After reaching China in 1855, Griffith John set about learning the native language and within six months he was preaching in the streets. In 1861 he moved to Hubei province in central China. He was the first Protestant missionary to settle in this area – eight years before his friend, the famous Hudson Taylor, ventured there.

For strategic reasons he decided to live in Hankou (or Hankow), an important cultural and commercial centre standing at the confluence of the rivers Yangzi and Han. Hankou was one of three large cities facing one another on the banks of these rivers. In 1861 it had over two million inhabitants and there were over a million in each of the other two, Wuchang and Hanyang.

The extent of his labours there was incredible. As well as preaching and planting churches, he wrote a large number of gospel tracts and translated the New Testament into two Chinese languages. He established primary and secondary schools, a training college for teachers, a Bible college and two hospitals. From Hankou, Griffith John travelled regularly to remote areas to preach the gospel. In Hunan province he experienced much hostility and persecution, but in due time saw remarkable fruit as a result of his labours there. By the time he left China in 1911, there were hundreds of churches in the provinces of Hubei and Hunan, with a total membership of over 10,000.

Yesterday and today

The story of Griffith John’s pioneering labours is quite thrilling. But it is more than just something in the past. The former cities Hankou, Wuchan and Hanyang have been combined to form one vast conurbation – now called Wuhan! The first hospital founded by Griffith John grew to be Union Hospital, Wuhan; it is now one of the largest hospitals in China, providing 5,000 beds and treating three and a half million patients every year. This is the hospital that received the first victims of Covid-19. Near the entrance stands a bust of Griffith John, commissioned by the Chinese authorities. A copy of this bust, presented by the hospital to commemorate the centenary of Griffith John’s death in 2012, is the one that stands in Swansea Museum. For some years the hospital at Wuhan has been collaborating closely with Swansea Medical School. And in 2016 an agreement was signed between Swansea and Wuhan with the aim of promoting further cooperation between the two cities in business, culture and education.

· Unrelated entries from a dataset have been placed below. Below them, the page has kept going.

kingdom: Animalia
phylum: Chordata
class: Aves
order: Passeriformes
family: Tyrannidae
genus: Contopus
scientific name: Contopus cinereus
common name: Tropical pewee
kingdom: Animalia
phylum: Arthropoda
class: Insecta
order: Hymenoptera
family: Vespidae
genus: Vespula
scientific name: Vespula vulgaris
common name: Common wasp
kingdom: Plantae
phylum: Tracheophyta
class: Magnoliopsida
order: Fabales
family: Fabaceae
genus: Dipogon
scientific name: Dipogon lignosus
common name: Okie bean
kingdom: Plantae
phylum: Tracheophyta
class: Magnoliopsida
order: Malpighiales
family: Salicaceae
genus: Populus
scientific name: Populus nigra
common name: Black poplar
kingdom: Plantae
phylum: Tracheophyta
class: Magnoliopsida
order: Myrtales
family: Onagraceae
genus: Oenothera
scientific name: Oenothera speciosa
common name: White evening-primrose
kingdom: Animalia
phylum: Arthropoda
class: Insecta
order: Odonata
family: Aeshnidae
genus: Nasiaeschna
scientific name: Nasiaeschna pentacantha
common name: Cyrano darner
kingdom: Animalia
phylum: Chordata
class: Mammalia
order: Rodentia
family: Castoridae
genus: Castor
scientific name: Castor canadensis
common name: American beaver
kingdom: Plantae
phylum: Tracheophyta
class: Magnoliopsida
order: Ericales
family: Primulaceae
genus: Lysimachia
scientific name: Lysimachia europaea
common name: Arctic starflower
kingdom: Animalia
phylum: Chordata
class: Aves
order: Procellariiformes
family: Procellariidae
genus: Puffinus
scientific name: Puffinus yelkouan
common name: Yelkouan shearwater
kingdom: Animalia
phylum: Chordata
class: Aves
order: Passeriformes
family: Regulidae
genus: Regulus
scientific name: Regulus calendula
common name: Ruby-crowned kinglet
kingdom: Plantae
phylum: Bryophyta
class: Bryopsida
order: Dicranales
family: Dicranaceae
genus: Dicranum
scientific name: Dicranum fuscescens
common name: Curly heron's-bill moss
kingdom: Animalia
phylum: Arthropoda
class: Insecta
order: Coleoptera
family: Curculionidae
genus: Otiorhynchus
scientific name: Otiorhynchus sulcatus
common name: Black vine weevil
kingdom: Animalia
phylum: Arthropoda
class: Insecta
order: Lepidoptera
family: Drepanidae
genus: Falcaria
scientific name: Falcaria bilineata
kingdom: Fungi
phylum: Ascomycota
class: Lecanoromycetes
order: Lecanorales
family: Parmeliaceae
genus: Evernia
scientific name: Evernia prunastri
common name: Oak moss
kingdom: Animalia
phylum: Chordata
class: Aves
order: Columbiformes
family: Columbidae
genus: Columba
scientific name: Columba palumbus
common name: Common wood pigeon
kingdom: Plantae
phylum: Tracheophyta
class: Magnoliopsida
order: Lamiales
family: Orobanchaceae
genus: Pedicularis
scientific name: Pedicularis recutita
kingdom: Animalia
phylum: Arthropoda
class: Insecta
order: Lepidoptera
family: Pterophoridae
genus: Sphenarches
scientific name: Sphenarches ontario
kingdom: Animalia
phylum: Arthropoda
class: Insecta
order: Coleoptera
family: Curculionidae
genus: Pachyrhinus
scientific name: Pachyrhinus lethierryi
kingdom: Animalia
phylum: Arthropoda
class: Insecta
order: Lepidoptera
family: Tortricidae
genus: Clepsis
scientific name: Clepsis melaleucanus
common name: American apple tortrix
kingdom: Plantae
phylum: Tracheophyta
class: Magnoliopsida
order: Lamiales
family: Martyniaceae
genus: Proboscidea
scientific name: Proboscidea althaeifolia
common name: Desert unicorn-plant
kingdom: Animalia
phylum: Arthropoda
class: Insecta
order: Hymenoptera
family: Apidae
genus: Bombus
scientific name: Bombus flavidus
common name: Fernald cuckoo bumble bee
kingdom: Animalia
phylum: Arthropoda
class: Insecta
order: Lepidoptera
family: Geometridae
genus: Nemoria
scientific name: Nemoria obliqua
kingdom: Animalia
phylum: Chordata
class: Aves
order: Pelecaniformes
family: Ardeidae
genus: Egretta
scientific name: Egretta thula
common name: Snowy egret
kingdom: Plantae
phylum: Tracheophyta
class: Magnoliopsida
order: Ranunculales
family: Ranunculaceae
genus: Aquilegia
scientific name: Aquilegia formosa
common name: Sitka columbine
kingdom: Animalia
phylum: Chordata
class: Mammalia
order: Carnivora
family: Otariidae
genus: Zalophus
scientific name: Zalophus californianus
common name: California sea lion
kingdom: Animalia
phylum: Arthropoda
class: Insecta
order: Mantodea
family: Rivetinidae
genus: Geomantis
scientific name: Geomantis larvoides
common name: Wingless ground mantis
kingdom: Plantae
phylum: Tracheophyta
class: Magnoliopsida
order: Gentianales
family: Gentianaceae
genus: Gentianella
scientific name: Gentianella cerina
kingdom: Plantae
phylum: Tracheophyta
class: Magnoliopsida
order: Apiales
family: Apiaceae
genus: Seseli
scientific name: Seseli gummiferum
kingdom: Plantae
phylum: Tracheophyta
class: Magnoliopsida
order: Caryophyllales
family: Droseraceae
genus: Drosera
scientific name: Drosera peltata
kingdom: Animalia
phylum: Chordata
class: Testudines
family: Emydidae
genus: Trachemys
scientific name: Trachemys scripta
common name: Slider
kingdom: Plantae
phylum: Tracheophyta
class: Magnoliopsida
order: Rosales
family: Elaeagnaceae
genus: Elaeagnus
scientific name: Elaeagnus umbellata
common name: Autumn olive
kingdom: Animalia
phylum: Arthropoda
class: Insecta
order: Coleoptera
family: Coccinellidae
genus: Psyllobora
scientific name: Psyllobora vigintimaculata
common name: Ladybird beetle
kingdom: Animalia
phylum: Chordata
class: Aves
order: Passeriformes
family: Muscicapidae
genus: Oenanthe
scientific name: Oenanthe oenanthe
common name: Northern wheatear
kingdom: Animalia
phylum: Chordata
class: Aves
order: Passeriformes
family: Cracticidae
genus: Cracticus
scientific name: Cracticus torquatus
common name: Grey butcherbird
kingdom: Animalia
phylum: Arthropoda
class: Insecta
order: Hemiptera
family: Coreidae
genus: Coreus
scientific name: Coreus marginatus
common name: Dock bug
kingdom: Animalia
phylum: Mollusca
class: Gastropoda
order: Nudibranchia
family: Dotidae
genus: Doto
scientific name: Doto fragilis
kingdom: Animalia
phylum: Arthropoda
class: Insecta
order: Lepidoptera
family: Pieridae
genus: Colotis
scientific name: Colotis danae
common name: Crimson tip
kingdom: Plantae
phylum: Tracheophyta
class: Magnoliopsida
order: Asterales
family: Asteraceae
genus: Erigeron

We can be fairly sure that Griffith John would be amazed at all these developments. He would probably welcome many of them, especially the valuable ties between Wuhan and Swansea. But we must note something else that would be much more important to him. The church founded by Griffith John in Hankou, now Wuhan, is still there and continues to flourish. In 2006 Meirion Thomas, minister of Malpas Road, Newport, went to China and met the church’s minister. More recently, in 2014 a group of Christian pastors from Wuhan who were staying at Bryntirion visited Ebenezer in Swansea – without realizing beforehand that this had been Griffith John’s spiritual home!

For some years the church in Wuhan was called the Griffith John Memorial Church but following the Communist takeover the commemoration of western figures was forbidden and the name was changed to Glory Church. According to one website over 1,500 people worship there regularly on Sundays. And that is far from being the only church in the city. Indeed, with the growing tendency by the Chinese state to persecute Christians, the last few years have seen a rapid increase in the number of ‘house churches’ in Wuhan meeting outside the ‘official’ regulations.

The witness established by Griffith John is alive and flourishing in the city which has been the epicentre of the Covid-19 pandemic. The gospel that he preached still offers life and hope to millions there who have found themselves in the shadow of sickness and death. In the light of all this, it’s heartening to remember his original aim in going there. He wrote:

We are here not to develop the resources of the country, not for the advancement of civilisation; but to do battle with the powers of darkness, to save men from sin and conquer China for Christ.

 

Further information may be found in two excellent books: Griffith John by John Aaron, Evangelical Press, 2016, Griffith John – Apostle to Central China by Noel Gibbard, Bryntirion Press, 1998.)